Research takes a picture of rural future
February 9, 2009
Note: The articles in the Archives were accurate on the date of publication.
Residents of Viking were given disposable cameras and asked to photograph things they felt defined sustainability in the community.
Twenty-five people in the east-central town of Viking were given disposable cameras and asked to photograph things they felt defined sustainability in the community. The exercise brought some surprising results, says Patricia Macklin, who initiated the research project to complete her master's degree in the Department of Rural Economy.
"The photos served as a jumping-off point for discussing what people felt was most important in sustaining the community," said Macklin, who later interviewed the residents about their pictures. "What emerged was a sense of community pride, a sense of place, which hasn't traditionally been included when it comes to planning for sustainability of rural communities."
While day-to-day factors like environmental concerns and business development play leading roles in such planning, "social capital" is just as important to keeping rural communities alive, said Macklin, a lifelong rural Albertan herself.
In her interviews with 27 residents, aspects of the community's lifestyle were mentioned just as often as economic development in defining sustainability.
"We have to take a more holistic approach to really address sustainability and we have to give it a wider definition," she said.
Macklin advises rural municipal councils to revisit their community development plans regularly and to make sure that residents' input is included. For their part, people need to volunteer and be actively involved in "ensuring that public spaces like libraries and arenas and events like golf tournaments don't disappear. They create that social capital that helps make a community sustainable."
Candid snapshots of the town's churches, schools, the hospital and seniors' centre represented indicators of community sustainability, particularly in view of surrounding communities that had lost those services and subsequently, their vitality.
Photos of Viking's restored train station and new arena reflected the satisfaction people felt in co-operating to build and keep such communal gathering places. The photos also spurred stories about building relationships, Macklin added.
A photo of the town's new arena, for instance, hints at the story of how, after the old arena burned down, Viking's residents had to travel back and forth for two years to the neighboring town of Killam to play hockey. "It brought the community together and expanded it to another one. Sustainability is about relationship-building and accepting the idea that neighbouring communities need to work together and work regionally, which will in turn, be important economically," Macklin said.
Another snapshot, of deer living outside town, symbolized a side-by-side relationship with a community other than their own, she noted. "The herd became the coffee-time discussion. People would stop to try to count them, check their condition, and they became a part of the family."
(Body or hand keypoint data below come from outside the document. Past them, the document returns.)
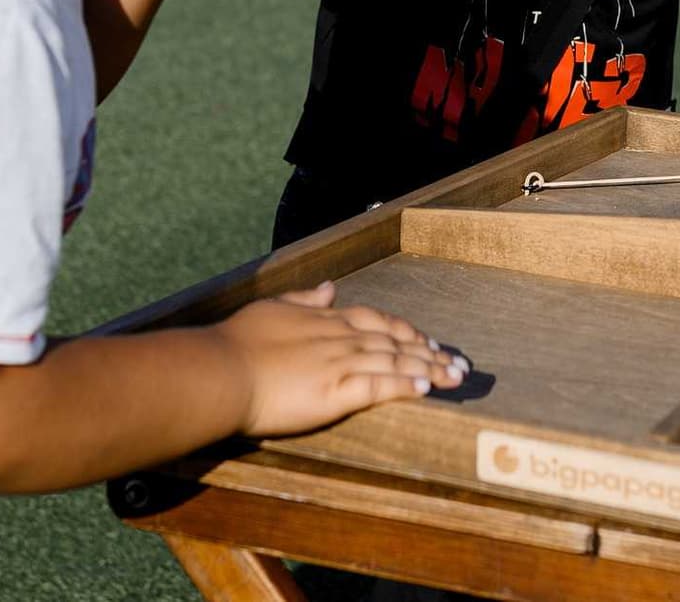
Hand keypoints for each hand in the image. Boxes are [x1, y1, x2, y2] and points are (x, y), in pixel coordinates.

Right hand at [214, 281, 468, 436]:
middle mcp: (340, 337)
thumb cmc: (237, 342)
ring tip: (453, 378)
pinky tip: (424, 389)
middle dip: (430, 352)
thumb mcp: (273, 308)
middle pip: (396, 342)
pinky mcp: (335, 392)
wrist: (220, 370)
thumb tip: (331, 288)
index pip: (378, 321)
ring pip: (395, 362)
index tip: (428, 341)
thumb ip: (306, 299)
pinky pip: (378, 386)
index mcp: (326, 319)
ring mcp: (340, 363)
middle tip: (458, 364)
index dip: (407, 332)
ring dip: (428, 369)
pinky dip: (404, 385)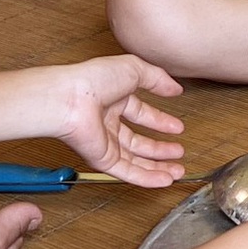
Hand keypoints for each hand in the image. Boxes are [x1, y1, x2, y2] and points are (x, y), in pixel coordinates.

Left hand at [49, 54, 187, 187]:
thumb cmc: (93, 80)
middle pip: (138, 141)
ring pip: (135, 160)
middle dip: (160, 148)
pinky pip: (127, 171)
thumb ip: (158, 78)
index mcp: (113, 99)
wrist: (69, 100)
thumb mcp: (134, 68)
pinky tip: (164, 180)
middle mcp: (107, 122)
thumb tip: (176, 88)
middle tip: (178, 152)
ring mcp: (105, 142)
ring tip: (177, 171)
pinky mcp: (102, 159)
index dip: (159, 121)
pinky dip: (147, 178)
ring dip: (157, 166)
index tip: (176, 127)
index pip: (140, 113)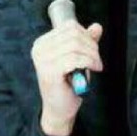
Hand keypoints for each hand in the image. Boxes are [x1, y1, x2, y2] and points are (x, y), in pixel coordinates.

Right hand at [31, 20, 102, 135]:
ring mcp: (42, 60)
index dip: (87, 35)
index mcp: (42, 43)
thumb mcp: (78, 58)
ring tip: (96, 65)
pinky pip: (75, 59)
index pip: (69, 26)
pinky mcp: (49, 72)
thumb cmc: (67, 84)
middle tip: (97, 60)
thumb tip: (97, 27)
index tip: (93, 50)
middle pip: (74, 34)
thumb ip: (85, 42)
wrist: (59, 109)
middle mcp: (39, 49)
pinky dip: (89, 62)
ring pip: (75, 46)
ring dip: (92, 55)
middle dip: (92, 46)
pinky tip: (94, 69)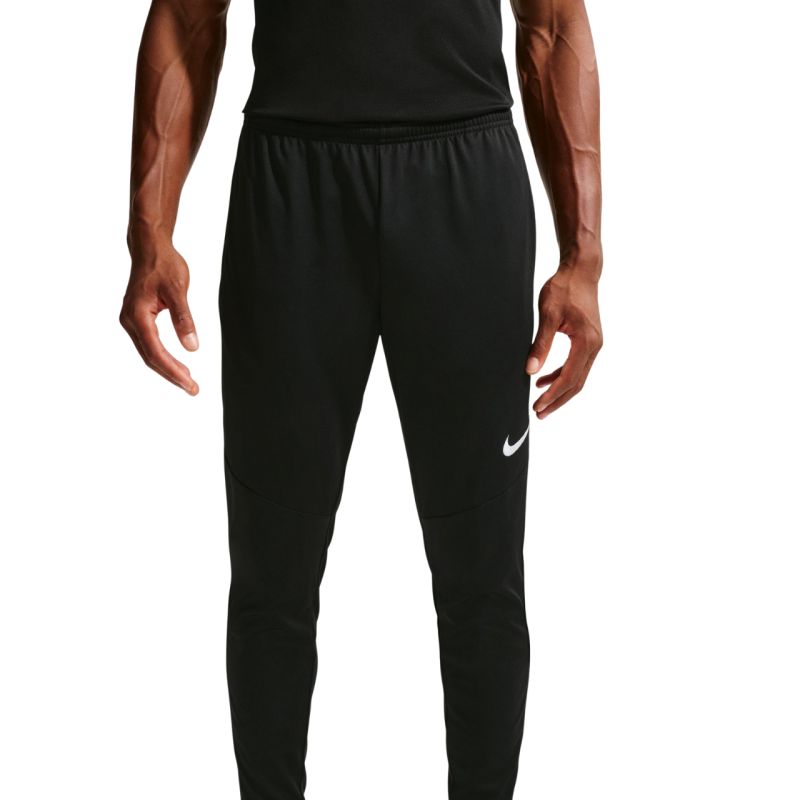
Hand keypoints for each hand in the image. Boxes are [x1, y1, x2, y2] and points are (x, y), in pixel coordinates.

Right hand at [120, 237, 199, 394]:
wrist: (149, 248)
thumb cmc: (163, 265)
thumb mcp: (178, 291)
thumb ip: (184, 319)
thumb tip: (192, 347)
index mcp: (137, 316)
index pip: (156, 352)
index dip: (173, 371)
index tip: (190, 384)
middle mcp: (130, 321)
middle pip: (150, 357)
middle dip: (171, 375)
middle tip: (192, 389)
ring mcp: (131, 320)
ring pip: (148, 352)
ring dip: (167, 368)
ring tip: (188, 380)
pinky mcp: (136, 319)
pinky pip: (148, 344)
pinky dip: (162, 356)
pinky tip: (176, 364)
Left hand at [525, 268, 601, 418]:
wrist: (581, 271)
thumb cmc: (564, 288)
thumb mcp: (548, 315)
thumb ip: (540, 344)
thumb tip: (530, 370)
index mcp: (586, 342)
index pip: (568, 377)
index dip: (552, 395)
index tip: (538, 406)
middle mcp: (594, 346)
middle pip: (576, 383)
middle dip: (557, 400)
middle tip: (539, 413)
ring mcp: (594, 344)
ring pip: (577, 377)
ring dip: (559, 391)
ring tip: (540, 402)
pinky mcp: (589, 341)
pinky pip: (576, 366)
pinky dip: (561, 375)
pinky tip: (544, 380)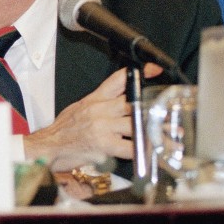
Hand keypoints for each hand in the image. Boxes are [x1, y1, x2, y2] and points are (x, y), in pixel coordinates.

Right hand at [23, 64, 162, 170]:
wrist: (49, 146)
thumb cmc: (64, 131)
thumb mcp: (80, 108)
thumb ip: (100, 102)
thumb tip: (120, 100)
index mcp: (94, 99)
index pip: (117, 81)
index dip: (137, 74)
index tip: (153, 69)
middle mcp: (99, 110)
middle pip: (134, 103)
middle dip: (156, 110)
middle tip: (173, 115)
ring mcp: (102, 126)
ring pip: (137, 125)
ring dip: (157, 133)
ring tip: (173, 138)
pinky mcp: (104, 144)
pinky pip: (131, 147)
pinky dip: (144, 151)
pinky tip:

Interviewing youths, Macklin was surprised to find that most of them felt positive about living in a small community, and they also realized that sustainability isn't about services or availability of consumer goods, "but about the need to have people who care, like youth-group leaders. That says to me, if opportunities exist for people to have a style of life and access to a job, small towns don't have to be dinosaurs."
In conducting her interviews, Macklin also discovered homegrown ingenuity, which could be put to good use in research partnerships with universities and governments. For instance, one person voiced an idea for using waste heat from the Viking arena to power a greenhouse business. "If it works in one town, it would certainly work in any number of them.
"I would love to see more interaction between rural communities and government and academia," Macklin said. "Suddenly there's a job for someone and rural communities start keeping their human capital, which means more good ideas will be generated."